**ASSIGNMENT:** Search the entries below for "There" and copy each matching line.

**SUPPLIED RECORDS:**

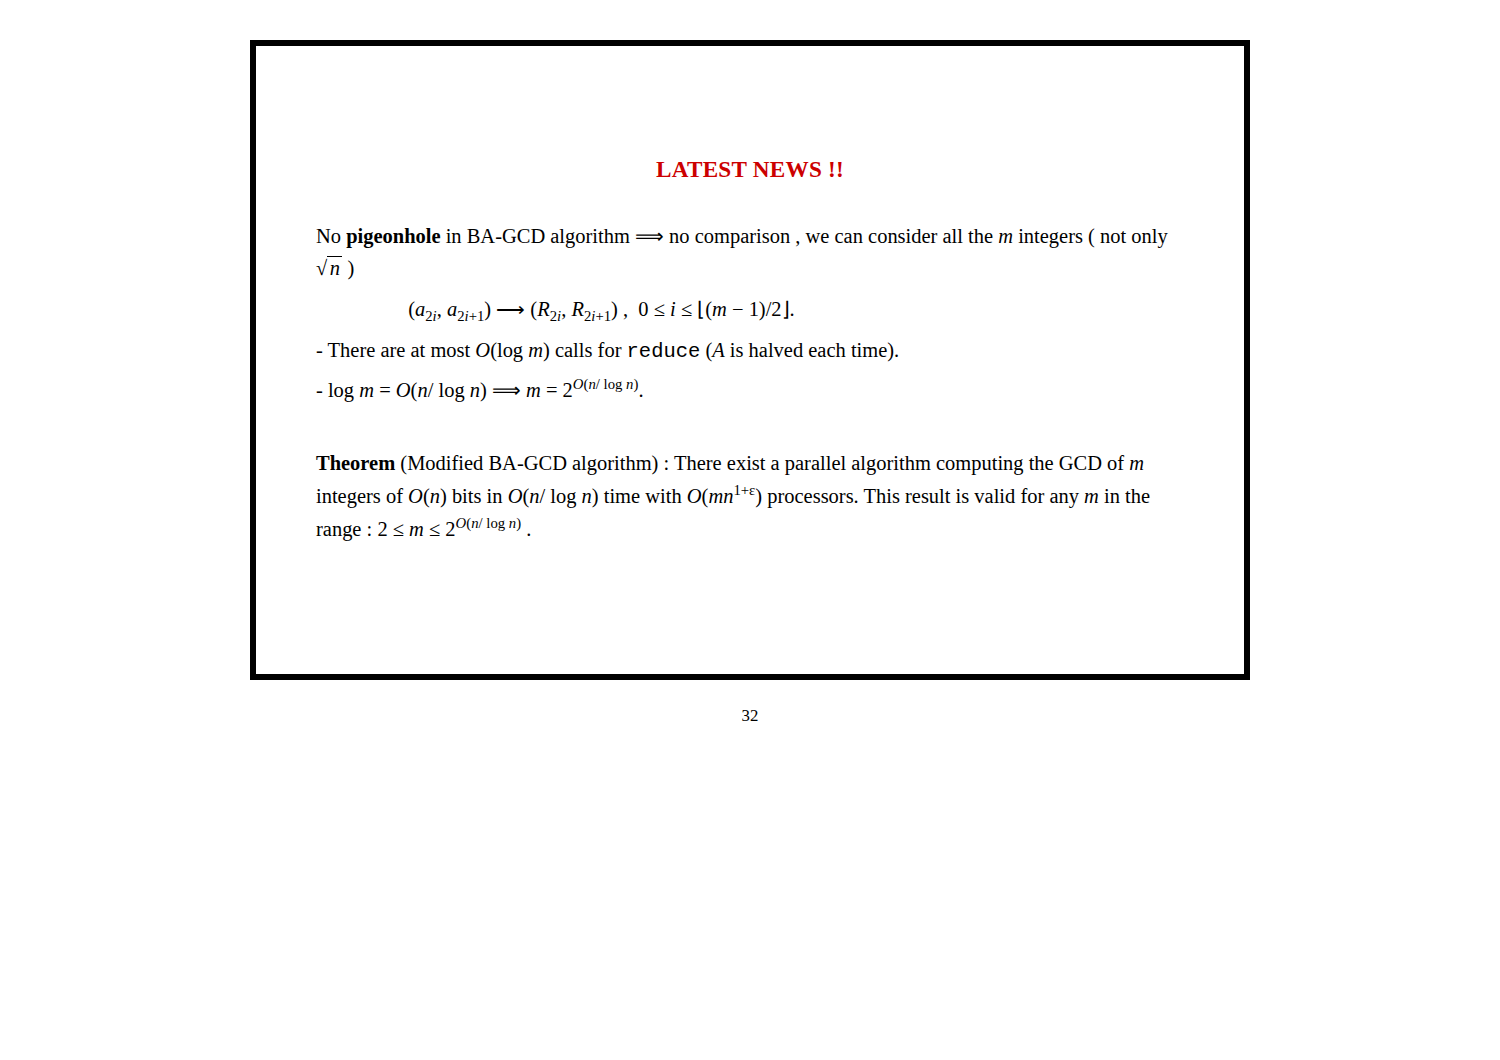LATEST NEWS !!
No pigeonhole in BA-GCD algorithm ⟹ no comparison , we can consider all the m integers ( not only √n )
(a2i, a2i+1) ⟶ (R2i, R2i+1) , 0 ≤ i ≤ ⌊(m − 1)/2⌋.
- There are at most O(log m) calls for reduce (A is halved each time).
- log m = O(n/ log n) ⟹ m = 2O(n/ log n).
Theorem (Modified BA-GCD algorithm) : There exist a parallel algorithm computing the GCD of m integers of O(n) bits in O(n/ log n) time with O(mn1+ε) processors. This result is valid for any m in the range : 2 ≤ m ≤ 2O(n/ log n) .
32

**RESULT OF THIS TASK:**
- There are at most O(log m) calls for reduce (A is halved each time).
Theorem (Modified BA-GCD algorithm) : There exist a parallel algorithm computing the GCD of m integers of O(n) bits in O(n/ log n) time with O(mn1+ε) processors. This result is valid for any m in the range : 2 ≤ m ≤ 2O(n/ log n) .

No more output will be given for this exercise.